_Problem statement_
From the material that follows, count the lines with the word "спашавају" in them. Reply with the number only.

# # # # #

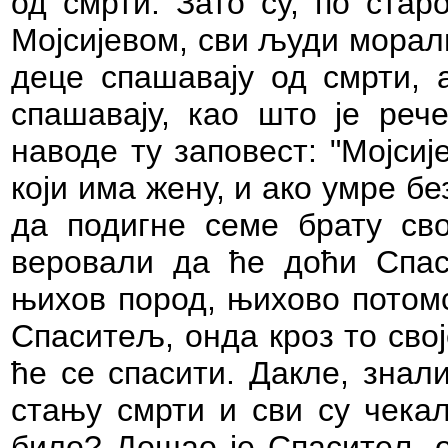
од смрти. Зато су, по стар
Мојсијевом, сви људи морал
деце спашавају од смрти, 
спашавају, као што је реч
наводе ту заповест: "Мојсиј
који има жену, и ако умре бе
да подигне семе брату свом
веровали да ће доћи Спаси
њихов пород, њихово потомс
Спаситељ, онда кроз то своје
ће се спасити. Дакле, знал
стању смрти и сви су чека
било? Дошао је Спаситељ од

# # # # #

_Answer box_
2